Part 3 of a discussion on the development of BuildDown. For design decisions, read Part 1 and Part 2.

Coming from a software engineering background and with some WPF on my resume, I’ve long preferred the MVVM pattern to Unity’s more laissez-faire component approach. Don’t get me wrong, components are great. The trouble comes when trying to organize code while trying to maintain a separation of concerns, since Unity mixes business and presentation at nearly every level.

My impression is that for many, the choice seems to boil down to either capitulating to bad practice, or completely beating Unity into submission: some combination of physics proxy, startup sequencer, singleton, “MyMonobehaviour” with “MyUpdate” called by “MyUpdateManager,” tool-prescribed workflow e.g. define a model and generate codebehind, etc.

With BuildDown, I aimed squarely for a happy medium. Build an event-driven, model/presentation-distinct architecture where the cost was low and return on investment was high, but leverage Unity where it made sense.

I used the MVVM pattern as a guide, splitting the code into model (pure C# classes with atomic operations and no presentation knowledge), view model (Unity scripts that translate Unity I/O into model operations and vice versa), and view (sometimes simply represented by Unity Transform or Renderer components, sometimes a UI-interfacing specialist component).

Simplified UML representation of core elements

The most important objects to look at are the table and the blocks. To begin, TableViewModel handles touch input, listening for pointer down/move/up messages and determining which block is being manipulated. This gives me power and flexibility in interpreting inputs, and is much more lightweight than subscribing the possibly dozens of BlockViewModels to touch inputs individually.

Based on those inputs, TableViewModel will call methods on its model, like Move() and TryMerge().
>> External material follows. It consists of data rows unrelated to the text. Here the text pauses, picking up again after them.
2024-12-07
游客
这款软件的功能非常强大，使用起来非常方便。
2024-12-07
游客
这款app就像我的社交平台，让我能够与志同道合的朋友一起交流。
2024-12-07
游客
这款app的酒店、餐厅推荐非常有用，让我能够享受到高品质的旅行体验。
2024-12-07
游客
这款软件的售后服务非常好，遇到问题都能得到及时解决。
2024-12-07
The Table model is a purely mathematical model of the playspace; its function is to manipulate Block models (mostly adding or removing blocks or modifying their positions). Actually, the Table model requests new Blocks to add from the IBlockProvider, the implementation of which (UnityPooledBlockProvider) handles Unity-specific instantiation and pairing block models and view models.

The Block model simply contains the individual block’s state – color, position, etc. The BlockViewModel is bound to the mutable state variables and relays changes to the relevant Unity components, for example, responding to a BlockPosition change event by updating the Transform position. This relationship is powered by observable values (née bindable values, renamed to more accurately represent the observer-observable relationship, and to free up the “binding” term for a future implementation of true data binding).

From the touch event received by TableViewModel, to the method call updating Table, to the property change on a Block raising an event that BlockViewModel interprets to update its Transform, the entire end-to-end process is extremely event-driven. In fact, only about a dozen scripts in the whole project even implement an Update() method.

Most of which are single-instance GameObjects or temporary effects

This centrist approach to blending MVVM best-practices with Unity’s expectations and demands served me well on BuildDown, and has been an important foundation for my approach to subsequent projects. Of course, not all game models are so simple and platform-independent, and on a future update I will detail my struggles reconciling this philosophy with a much messier, physics-based model.